ES: The reason Shelley knocked on the door just now was to tell me your mother has arrived. Are you happy to see your mother now, Tess? I think it would help you to have her here for the next part of our session.

TC: I guess.

TC: What do you mean “session”?

CHAPTER 62

Wednesday, April 11

Iflick through the pages and stare at the scratches of black pen. Every single lined page is scribbled and scrawled on. Front and back. There are holes in the corners and in the middle, with ink blotched around the edges where the pen has torn through the page, but it’s all there and now that I’m staring at everything that has happened to me, to Jamie too, I can’t believe I didn’t act on it. I should’ve gone to the police straightaway. The minute I heard that first answerphone message, I should’ve taken Jamie out of school and gone to stay with my mum like she suggested.

I told myself I stayed for Jamie because he was happy in the house and at school. But he wasn’t happy. He was quiet. He barely said a word when I was in the same room as him. No, I didn’t stay for Jamie, I stayed for me, because being in that house made me feel close to you, and because I had Shelley there, pulling me back from the depths of my grief.

I have so many answers now. I know Shelley wants Jamie. I know it was Richard following me—all those hang-ups scaring me—andI’m quite sure the voice on the phone was a trick by Ian and Shelley to keep me feeling vulnerable and needing them.

But the only question that matters now, and the one I don’t have the answer to, is where is Jamie?

The lines of writing blur before my eyes. I can’t think straight. My head hurts and the inside of my mouth feels fuzzy. The pain in my stomach is a dull throbbing that pulses outward. I shift in my chair and wince at the sharp stab of pain now slicing through me.

There’s movement outside. A shuffling of feet and the thump thump of a walking stick on hard floor. There is a porthole window in the door and I can see Sadler’s large frame blocking the window. Why aren’t they coming in? What is he saying to my mum? My cheeks burn red and I pull at the scratchy fabric of my hospital nightie and the dressing gown wrapped around it.

There’s a window beside the door with blinds shut tight. The blinds are gray venetian and seem to be trapped between two panes of glass. There is no string dangling down, just a switch to press. It seems like an overly complicated system for a hospital room. My eyes travel around the rest of the room as if I’m seeing it for the first time.

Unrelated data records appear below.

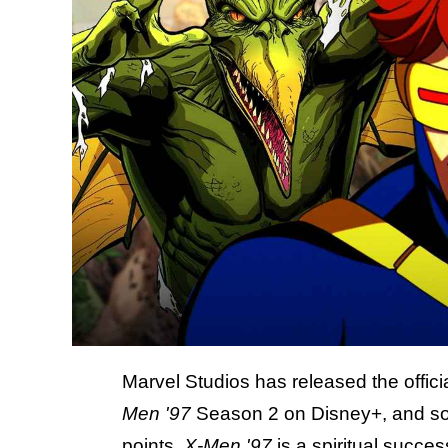
Marvel Studios has released the offici
Men '97
Season 2 on Disney+, and some 
points.
X-Men '97
is a spiritual succe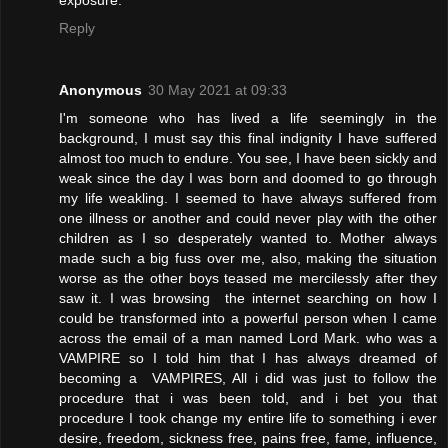
exposure.
Reply
Anonymous
30 May 2021 at 09:33
I'm someone who has lived a life seemingly in the
background, I must say this final indignity I have suffered
almost too much to endure. You see, I have been sickly and
weak since the day I was born and doomed to go through
my life weakling. I seemed to have always suffered from
one illness or another and could never play with the other
children as I so desperately wanted to. Mother always
made such a big fuss over me, also, making the situation
worse as the other boys teased me mercilessly after they
saw it. I was browsing the internet searching on how I
could be transformed into a powerful person when I came
across the email of a man named Lord Mark. who was a
VAMPIRE so I told him that I has always dreamed of
becoming a VAMPIRES, All i did was just to follow the
procedure that i was been told, and i bet you that
procedure I took change my entire life to something i ever
desire, freedom, sickness free, pains free, fame, influence,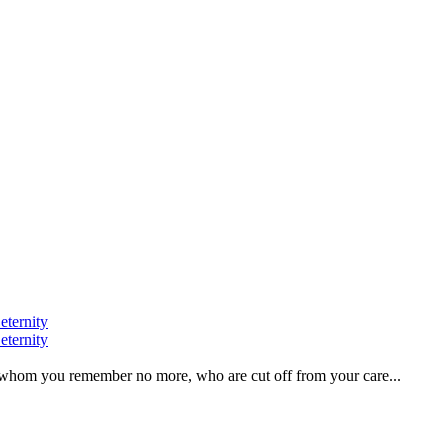
eternity
eternity
ve, whom you remember no more, who are cut off from your care...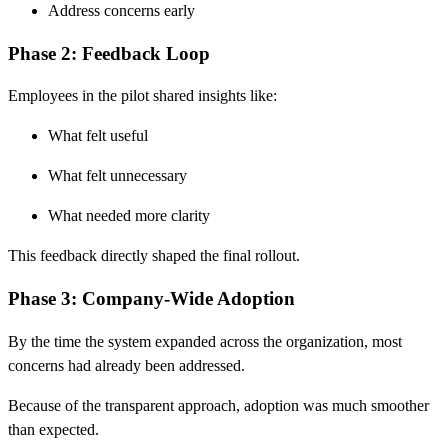
Address concerns early
Phase 2: Feedback Loop
Employees in the pilot shared insights like:
What felt useful
What felt unnecessary
What needed more clarity
This feedback directly shaped the final rollout.
Phase 3: Company-Wide Adoption
By the time the system expanded across the organization, most
concerns had already been addressed.
Because of the transparent approach, adoption was much smoother
than expected.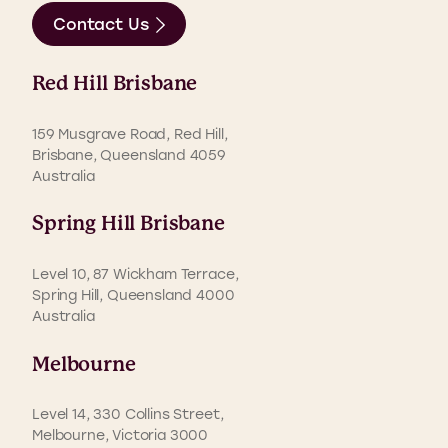
Contact Us
Red Hill Brisbane
159 Musgrave Road, Red Hill,
Brisbane, Queensland 4059
Australia
Spring Hill Brisbane
Level 10, 87 Wickham Terrace,
Spring Hill, Queensland 4000
Australia
Melbourne
Level 14, 330 Collins Street,
Melbourne, Victoria 3000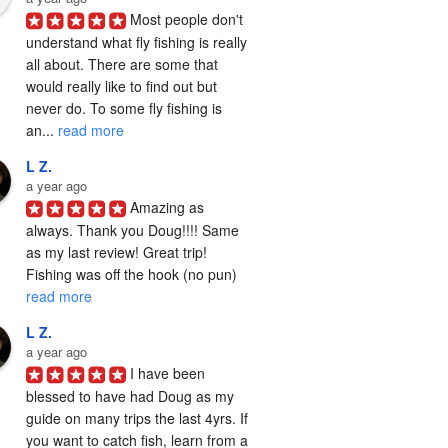
Most people don't 
understand what fly fishing is really 
all about. There are some that 
would really like to find out but 
never do. To some fly fishing is 
an... 
read more
L Z.
a year ago
Amazing as 
always. Thank you Doug!!!! Same 
as my last review! Great trip! 
Fishing was off the hook (no pun) 
read more
L Z.
a year ago
I have been 
blessed to have had Doug as my 
guide on many trips the last 4yrs. If 
you want to catch fish, learn from a 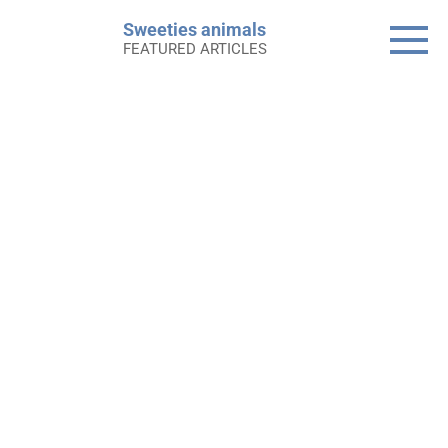
Skip
Sweeties animals
to
FEATURED ARTICLES
content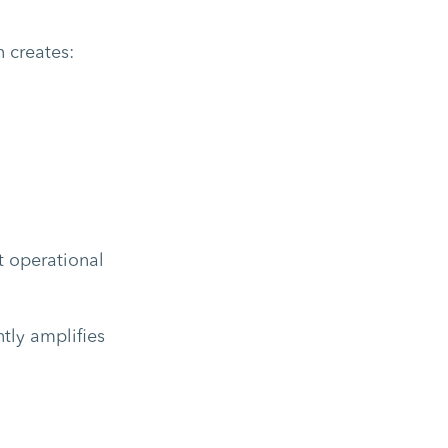
 creates:
t operational
tly amplifies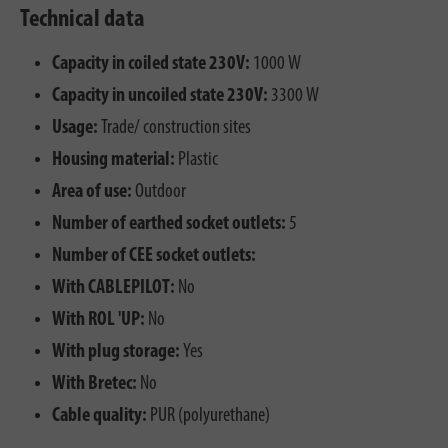
Technical data
Capacity in coiled state 230V:
1000 W
Capacity in uncoiled state 230V:
3300 W
Usage:
Trade/ construction sites
Housing material:
Plastic
Area of use:
Outdoor
Number of earthed socket outlets:
5
Number of CEE socket outlets:
With CABLEPILOT:
No
With ROL 'UP:
No
With plug storage:
Yes
With Bretec:
No
Cable quality:
PUR (polyurethane)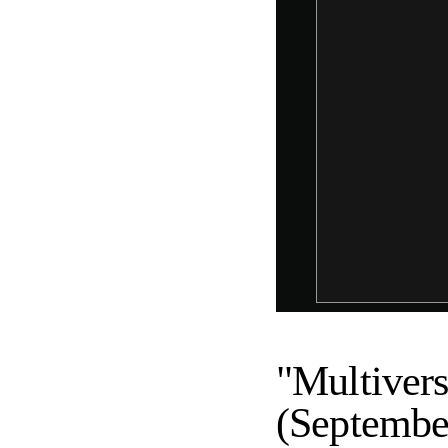
"Multivers
(Septembe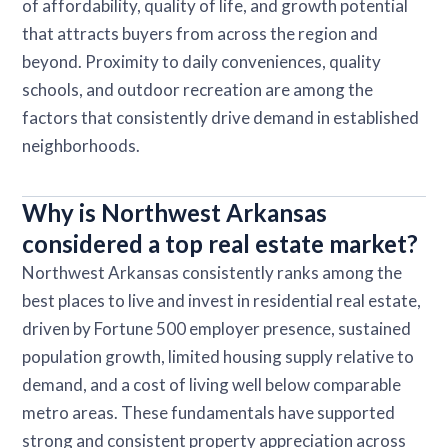
of affordability, quality of life, and growth potential
that attracts buyers from across the region and
beyond. Proximity to daily conveniences, quality
schools, and outdoor recreation are among the
factors that consistently drive demand in established
neighborhoods.
Why is Northwest Arkansas
considered a top real estate market?
Northwest Arkansas consistently ranks among the
best places to live and invest in residential real estate,
driven by Fortune 500 employer presence, sustained
population growth, limited housing supply relative to
demand, and a cost of living well below comparable
metro areas. These fundamentals have supported
strong and consistent property appreciation across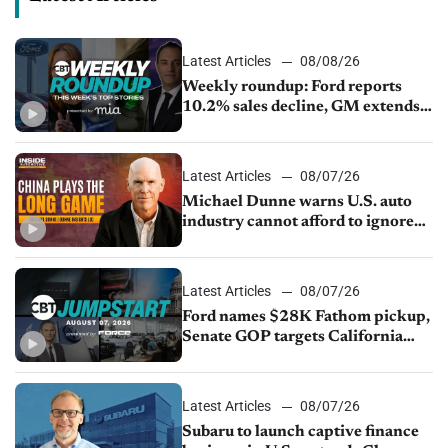
Latest Articles
08/08/26
Weekly roundup: Ford reports
10.2% sales decline, GM extends
JV with China’s SAIC Motor, Auto
sales slip in July
Latest Articles
08/07/26
Michael Dunne warns U.S. auto
industry cannot afford to ignore
China
Latest Articles
08/07/26
Ford names $28K Fathom pickup,
Senate GOP targets California
emissions rules, July U.S.sales fall
1.4%
Latest Articles
08/07/26
Subaru to launch captive finance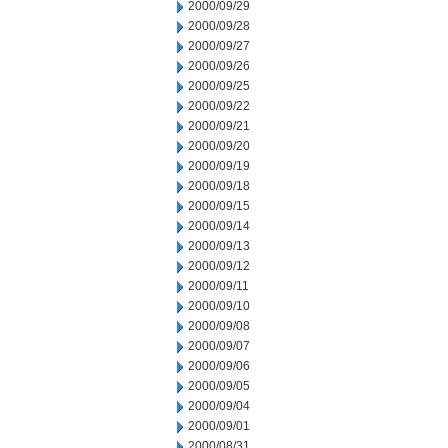
2000/09/29
2000/09/28
2000/09/27
2000/09/26
2000/09/25
2000/09/22
2000/09/21
2000/09/20
2000/09/19
2000/09/18
2000/09/15
2000/09/14
2000/09/13
2000/09/12
2000/09/11
2000/09/10
2000/09/08
2000/09/07
2000/09/06
2000/09/05
2000/09/04
2000/09/01
2000/08/31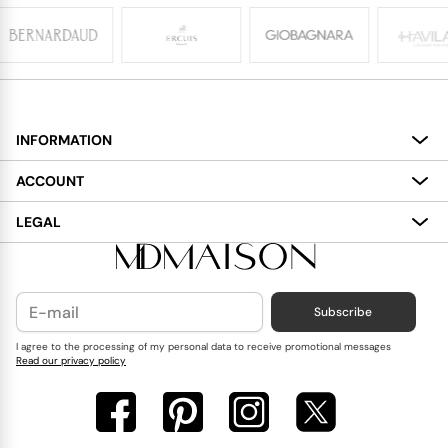
INFORMATION
About
ACCOUNT
Services
My Account
LEGAL
Delivery
Shopping Bag
Terms and Conditions
Payment
Wish List
Cookies Policy
Subscribe
Contact Us
Privacy Policy
Blog
I agree to the processing of my personal data to receive promotional messages
Read our privacy policy
Reviews
FAQ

There is a low pine coffee table, boxed in by a sofa on one side and two armchairs facing each other. There are no shelves or pictures. The walls are painted an off white and someone has gone to the trouble of stenciling a rich green vine across one wall. There are pastel-colored flowers dotted on the vine. It’s pretty, but again seems an extravagant choice for a public hospital.

I trudge back over the blur of memories from the last few days. Jamie’s birthday was on Sunday. What day is it now—Monday? Tuesday? Time has lost all meaning.

There was the day I woke up after surgery on the ward with theIrish nurse. I try to remember the name of the ward, but all I can remember is the smell of boiled vegetables at mealtimes and the incessant beep of the machines when the drips ran out.

There was a nurses’ station at the end of the ward and only six beds, I think. There was a woman beside me with a white bandage wrapped around her head. The recovery ward from my surgery, I guess.

I remember being dragged in and out of sleep. In and out, in and out, and I remember asking for more morphine and a young doctor with a stethoscope around her neck telling me I was being weaned off the stronger painkillers.